Roger Williams University’s latest Faculty and Staff Writing Retreat drew record participation on May 23-24, bringing 28 people together at the University Library to devote two full days to uninterrupted writing and editing.

Robert E. Shea, RWU’s Associate Provost for the Advancement of Teaching & Learning, said this marked the fourth retreat in which RWU faculty and staff have worked from early in the morning until late at night on book projects, research papers and other writing projects. The retreats take place in January and May.

In all, participants dedicate more than 20 hours to their writing tasks, benefitting from research assistance by two librarians, taking advantage of feedback from RWU Writing Center writing consultants and pausing to refuel with coffee and food in the Mary Tefft White Cultural Center.

“The things they like the most are the time, the pampering and the consultation on demand,” Shea said.

This time around, the participants included Nicole Dyszlewski, a Research/Access Services Librarian at the RWU School of Law, who was working on a section of a book titled “LGBTQ and the Law: An Annotated Bibliography.”
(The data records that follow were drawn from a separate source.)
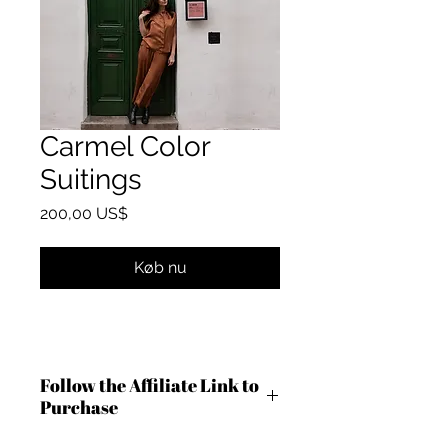
Carmel Color
Suitings
Pris
200,00 US$
Køb nu
Follow the Affiliate Link to
Purchase
http://shrsl.com/4anng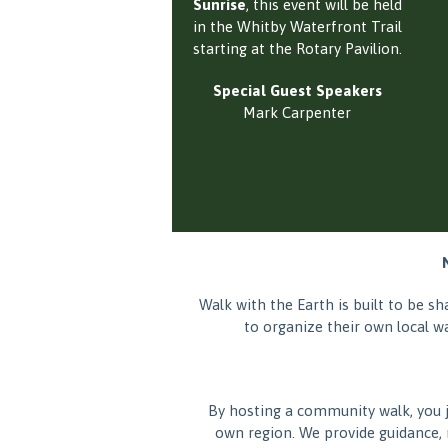
Sunrise
, this event will be held
in the Whitby Waterfront Trail
starting at the Rotary Pavilion.
Special Guest Speakers
Mark Carpenter
Walk with the Earth is built to be 
to organize their own local w
By hosting a community walk, you 
own region. We provide guidance, 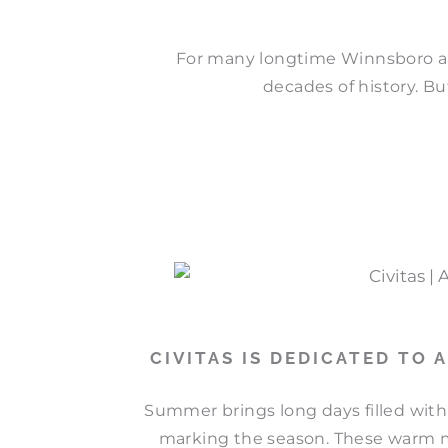
For many longtime Winnsboro a
decades of history. But
CIVITAS IS DEDICATED TO
Summer brings long days filled with
marking the season. These warm mo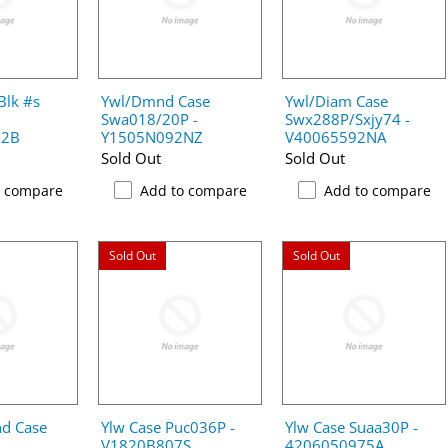
Blk #s
Ywl/Dmnd Case
Ywl/Diam Case
Swa018/20P -
Swx288P/Sxjy74 -
02B
Y1505N092NZ
V40065592NA
Sold Out
Sold Out
o compare
Add to compare
Add to compare
Sold Out
Sold Out
d Case
Ylw Case Puc036P -
Ylw Case Suaa30P -
V1820B807S
4206050975A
“It’s nice that the institution supports our scholarly research,” she said.

Deborah Johnson, the law school’s Director of Diversity and Outreach Coordinator of International Programs, sat nearby, working on an article about cybersecurity insurance and the law that she plans to submit to a law journal.

Johnson said she was glad to have time to focus on the project. “On a day-to-day basis, I just don’t have the time,” she said.